3. In an image representing the area surrounding the vehicle, the road region representing the vehicle's own lane is identified. By inputting the road area into a feature extractor that has been pre-trained to extract features representing the road surface conditions from the aforementioned image, the features for the road area are extracted. If the feature quantity is not included in the normal range, which represents the permissible range within which the vehicle can normally drive, an abnormal situation is detected in which the vehicle cannot normally drive in its own lane. If the feature value falls outside the normal range, the control applied to the vehicle is changed according to the distance from the feature value to the normal range. This includes, Changing the control applied to the aforementioned vehicle means If the aforementioned distance is less than the first distance threshold, the driver of the vehicle is warned via a notification device installed in the vehicle that an abnormal situation has been detected. If the distance is greater than or equal to the first distance threshold and less than a second distance threshold greater than the first distance threshold, the level of automatic driving control applied to the vehicle is reduced. If the distance is greater than or equal to the second distance threshold, the vehicle is decelerated. An anomaly detection method that includes the following.

4. In an image representing the area surrounding the vehicle, the road region representing the vehicle's own lane is identified. By inputting the road area into a feature extractor that has been pre-trained to extract features representing the road surface conditions from the aforementioned image, the features for the road area are extracted.
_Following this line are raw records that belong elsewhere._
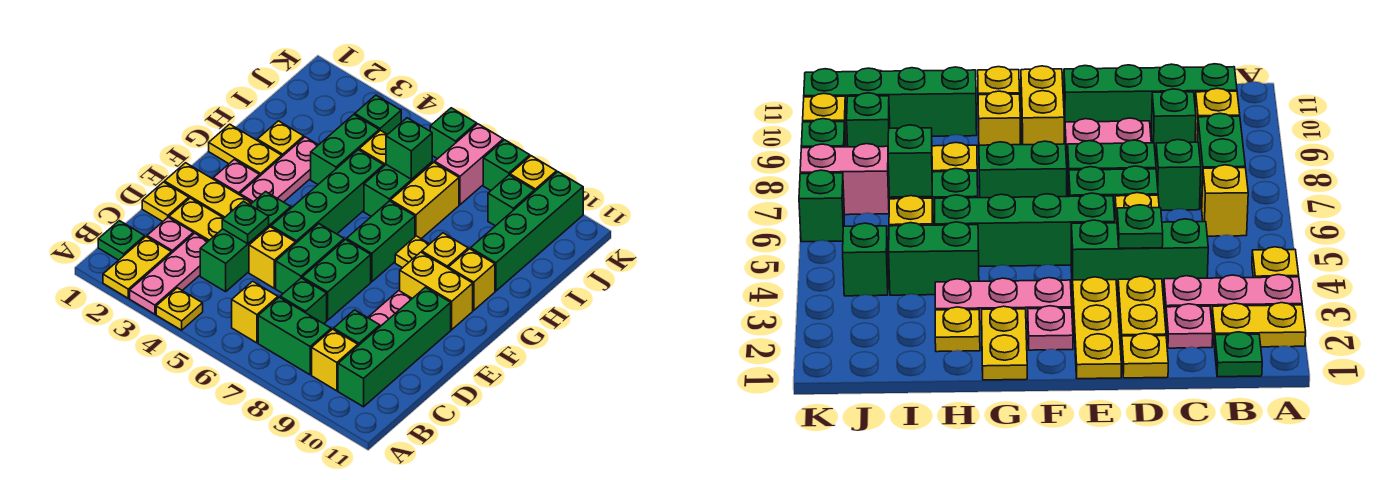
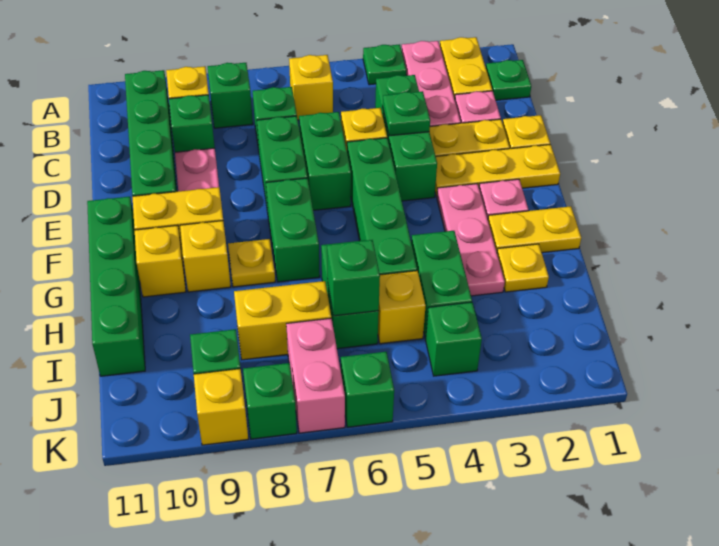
yellow 1x1 plate [156,288,203,330] -> green 1x1 plate [363,44,406,85]
green 1x2 brick [258,297,331,375] -> green 1x1 brick [208,63,253,128]
yellow 1x2 brick [391,162,459,239] -> yellow 1x2 brick turned to [234,281,331,360]
green 1x4 brick [471,172,583,291] -> green 1x4 brick moved to [87,197,145,376]

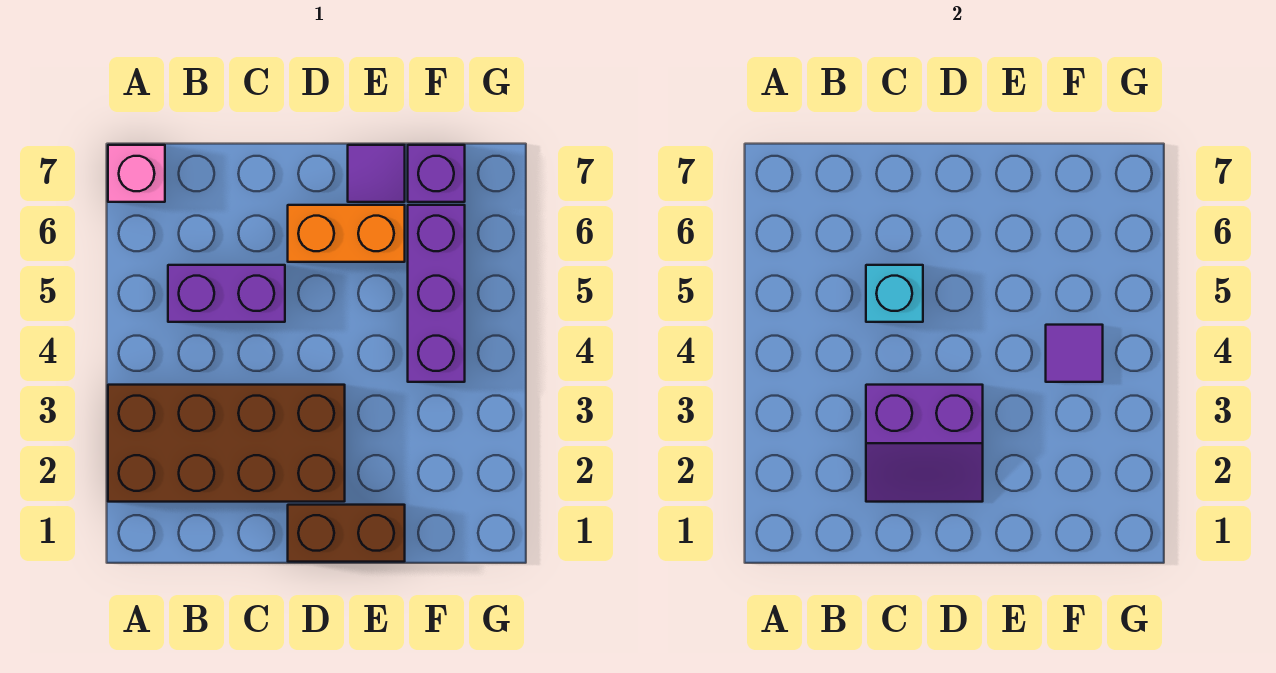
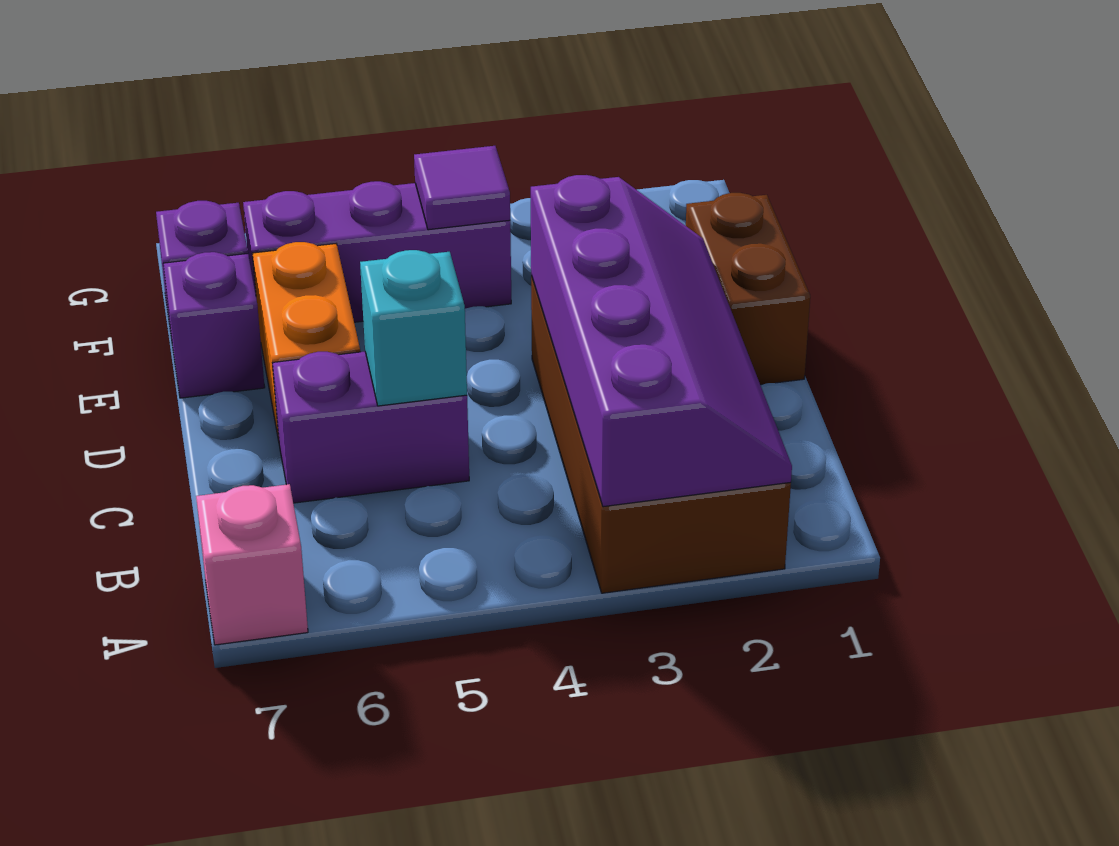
purple 1x2 brick [168,265,285,322] -> purple 1x2 brick turned to [272,352,469,503]
purple 2x2 slope [866,385,983,502] -> purple 2x4 slope [531,175,792,507]
purple 1x1 tile [348,145,405,202] -> purple 1x1 brick [163,252,265,398]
If the feature quantity is not included in the normal range, which represents the permissible range within which the vehicle can normally drive, an abnormal situation is detected in which the vehicle cannot normally drive in its own lane. If the feature value falls outside the normal range, the control applied to the vehicle is changed according to the distance from the feature value to the normal range. An anomaly detection computer program for causing a processor mounted on the vehicle to perform the following: Changing the control applied to the aforementioned vehicle means If the aforementioned distance is less than the first distance threshold, the driver of the vehicle is warned via a notification device installed in the vehicle that an abnormal situation has been detected. If the distance is greater than or equal to the first distance threshold and less than a second distance threshold greater than the first distance threshold, the level of automatic driving control applied to the vehicle is reduced. If the distance is greater than or equal to the second distance threshold, the vehicle is decelerated. A computer program for anomaly detection, including the following.